* **Exercise**: Read through the listing and copy every line that contains the word "labels".
::: Study material :::
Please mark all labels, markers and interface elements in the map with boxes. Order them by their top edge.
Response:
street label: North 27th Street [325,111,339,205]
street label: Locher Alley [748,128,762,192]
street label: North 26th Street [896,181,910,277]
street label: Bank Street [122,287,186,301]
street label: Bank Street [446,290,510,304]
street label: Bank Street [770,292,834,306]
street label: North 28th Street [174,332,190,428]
:::
::: Study material :::
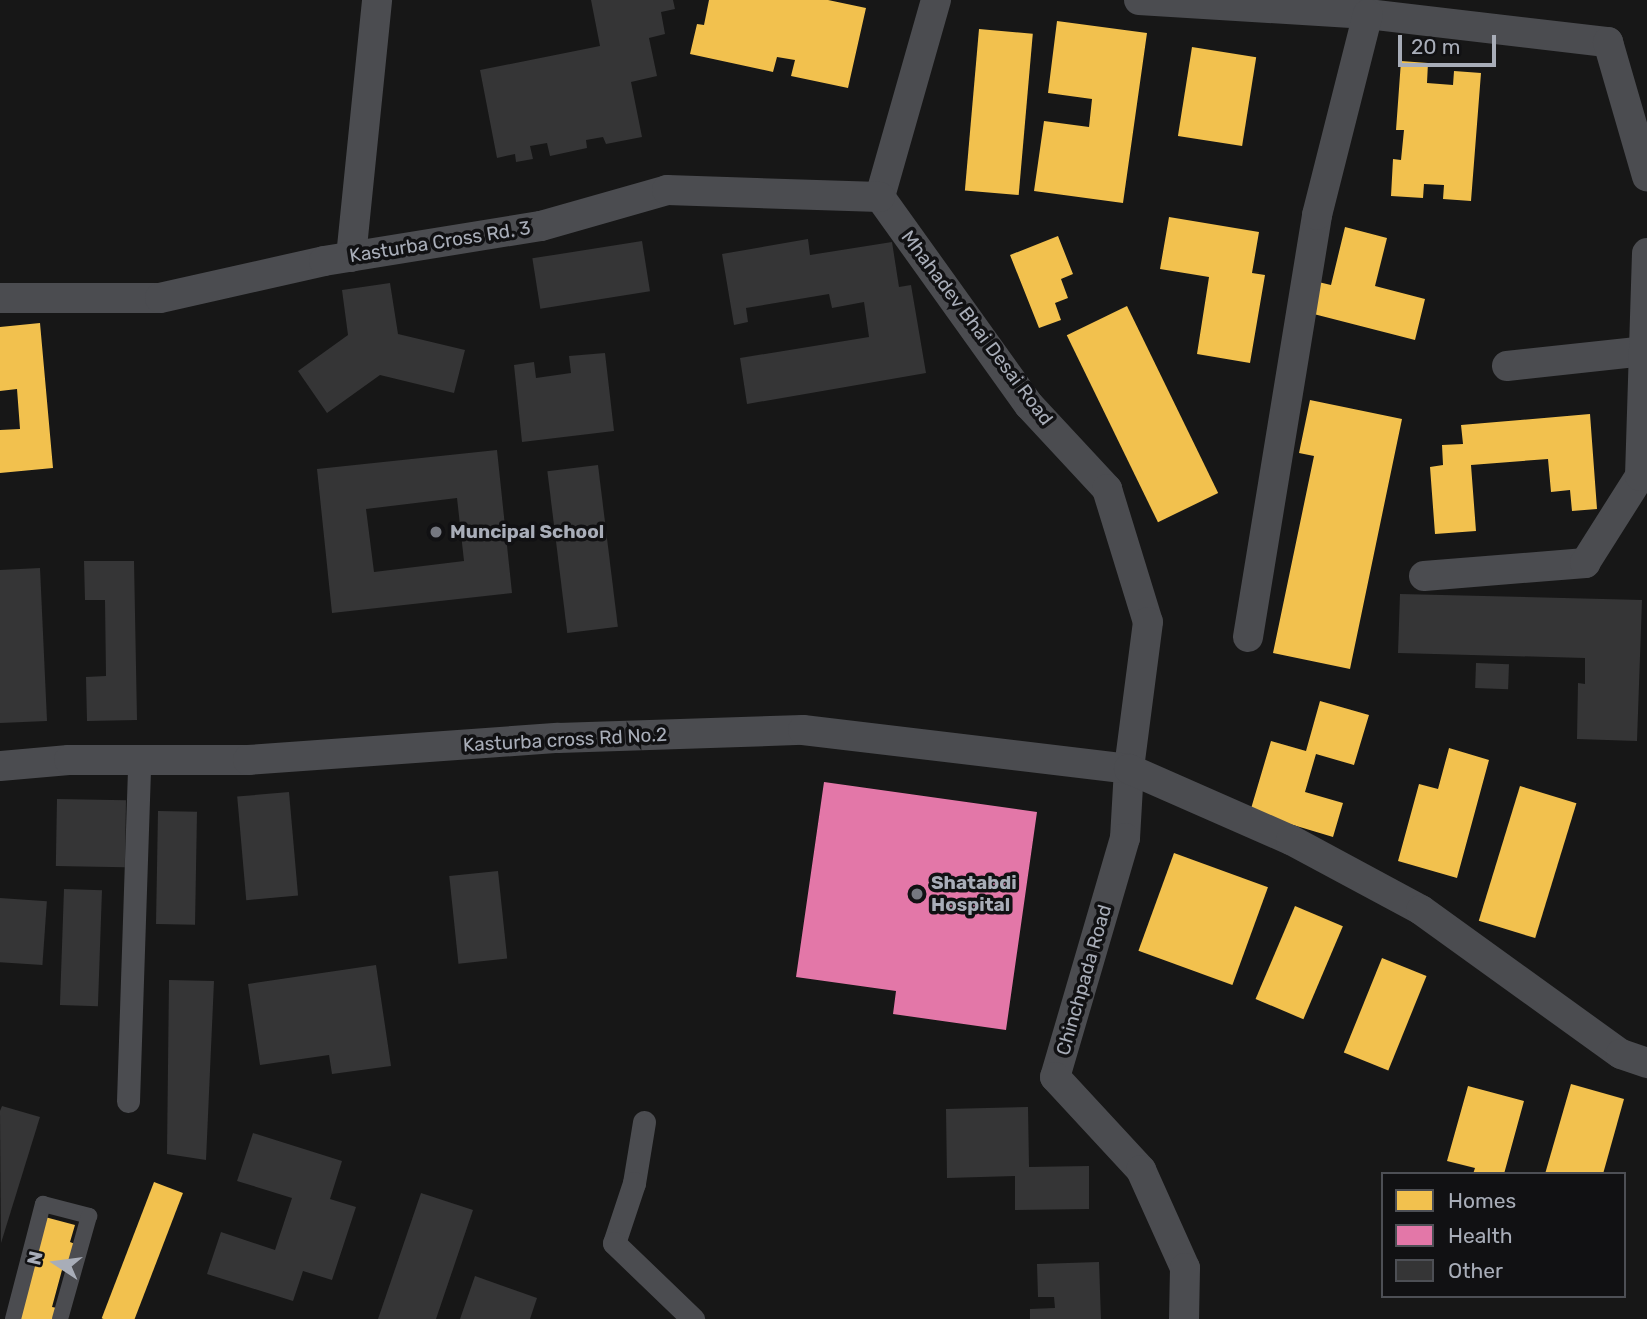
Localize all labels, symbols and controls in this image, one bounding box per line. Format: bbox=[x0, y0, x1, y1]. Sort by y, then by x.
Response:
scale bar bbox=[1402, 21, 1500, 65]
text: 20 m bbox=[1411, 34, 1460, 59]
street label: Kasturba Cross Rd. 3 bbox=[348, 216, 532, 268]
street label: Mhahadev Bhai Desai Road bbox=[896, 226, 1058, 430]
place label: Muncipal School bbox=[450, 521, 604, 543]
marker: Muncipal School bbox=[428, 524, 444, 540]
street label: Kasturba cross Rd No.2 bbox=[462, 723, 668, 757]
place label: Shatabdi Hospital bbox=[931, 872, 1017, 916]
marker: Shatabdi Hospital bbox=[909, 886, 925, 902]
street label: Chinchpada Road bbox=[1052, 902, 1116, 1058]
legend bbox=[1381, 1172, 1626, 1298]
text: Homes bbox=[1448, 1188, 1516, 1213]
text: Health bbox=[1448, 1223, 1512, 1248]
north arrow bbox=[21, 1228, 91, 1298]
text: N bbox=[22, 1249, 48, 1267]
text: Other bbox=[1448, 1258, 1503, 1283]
:::
* **Your response**:
Please mark all labels, markers and interface elements in the map with boxes. Order them by their top edge.
Localize all labels, symbols and controls in this image, one bounding box per line. Format: bbox=[x0, y0, x1, y1]. Sort by y, then by x.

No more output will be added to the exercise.